Spitalere's hatchet made the flint-and-steel sound with each strike as he tore small clumps of grass from the ground, revealing a flat stone, maybe the size of a newspaper, just beneath.
"That's definitely a stone of something," he said, tossing the hatchet to the ground and brushing dirt from the stone with his bare hands.
Spitalere is part of a Salem Historical Society project, launched last week, to chart the identities of people buried in the North Salem Burial Ground - a cemetery where headstones date to the mid-1700s. The town's vital statistics indicate that 31 people were buried there, but Spitalere thinks there might be many more.
Just last week he discovered the headstone of Peter Currier, who died in September 1754. Currier isn't listed in the town's vital statistics.
That find prompted seven volunteers to gather yesterday at the old burial ground and begin work that will probably take all summer. They intend to cut brush around the graveyard, and search beneath the ground for buried gravestones and old artifacts.
Yesterday's search turned up a few finds, too. One headstone - which looked like it matched the 18th century style of some of the oldest there - leaned against a stone wall at the base of a shallow slope, almost in a nearby stream. Once Spitalere tore through the brush to get down to the stone, he looked it over.
"It's illegal to rub gravestones, but it looks like we'll have to rub it," he mused, examining the stone's face - algae-splattered, looking like a Rorschach test.
He put the headstone aside and navigated his way back up the hill. That's where he found, buried near other head and foot stones, the remnants of more grave markers.
Spitalere is a short man, age 30, with a dynamism trumped only by the variety of his interests - ghost hunting, genealogy, history, yard sales, development projects, conservation.
He gives the impression he's moving in four or five different directions at once. In the course of yesterday's grave search, he managed to lose his cell phone - the third time his phone has vanished in a graveyard, he said. A short time later, he lost his pruning shears. He found the cell phone.
But while Spitalere is leading the search, several volunteers have come out to help. Rudy Bibeau brought his metal detector, hoping to uncover a buried metal veteran's marker, one that might lead him to a buried headstone.
Instead, he found the tab of an old beer can, a key chain, a dime from the 1970s, a hand-wrought square bolt, a modern screw and a few other odds and ends.
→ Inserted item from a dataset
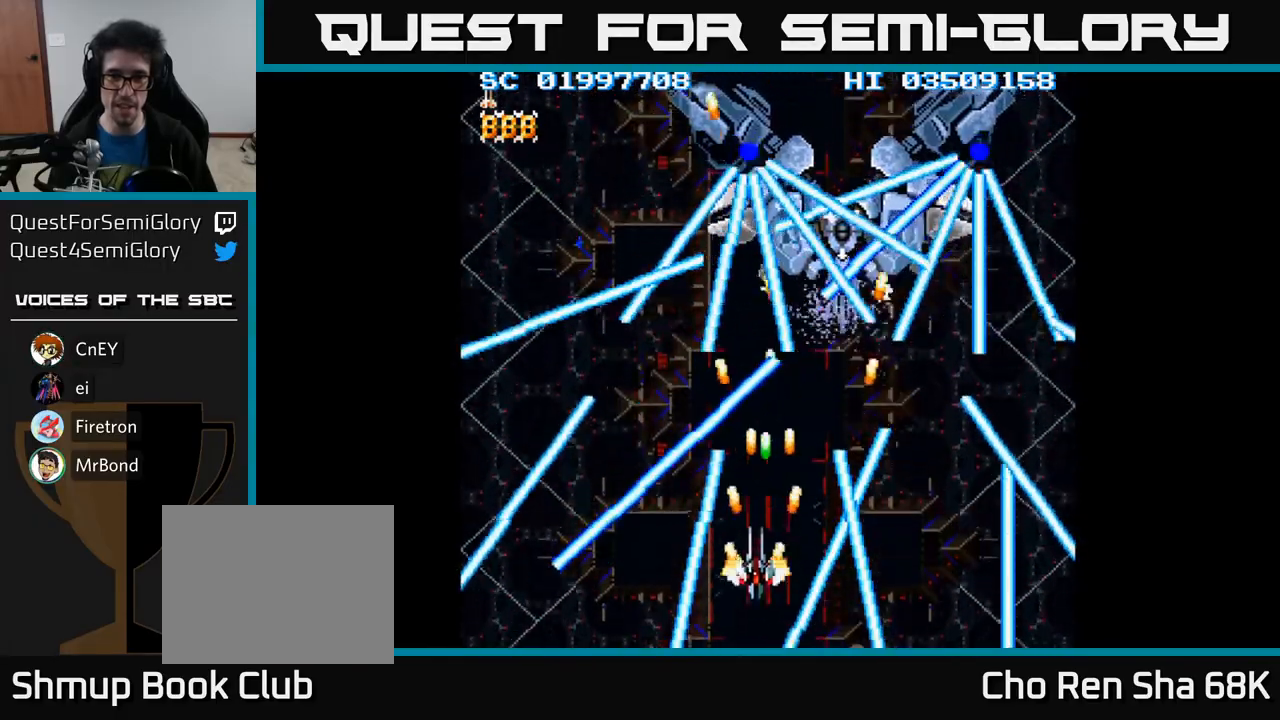
{"buttons": ["A", "DPAD_DOWN", "DPAD_LEFT"], "events": [[67, "DPAD_LEFT", "up"], [83, "DPAD_UP", "up"], [100, "DPAD_RIGHT", "down"], [200, "DPAD_DOWN", "down"], [200, "DPAD_RIGHT", "up"], [300, "DPAD_RIGHT", "down"], [400, "DPAD_RIGHT", "up"], [433, "DPAD_LEFT", "down"]]}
Daniel Zavisza came out, too. The former president of the Historical Society and a board member, Zavisza joked that he had found a genuine Revolutionary War-era artifact, one that must have belonged to a well-known patriot and pamphleteer.
It was a bottle cap, inscribed with the name Samuel Adams and everything.
The work at the burial ground involves some drudgery. Volunteers yesterday were busy raking pine needles and leaves from the corners of the graveyard, fighting their way through underbrush. Later, they'll hack that underbrush down, clearing the way for a wider search for gravestones.
But the work is important, Spitalere said, because it can help people searching for their ancestors.
For his part, Spitalere has traced his family on his mother's side all the way back to the late 1500s in Portugal. His Italian father's family was more difficult to trace because many records were destroyed in World War II.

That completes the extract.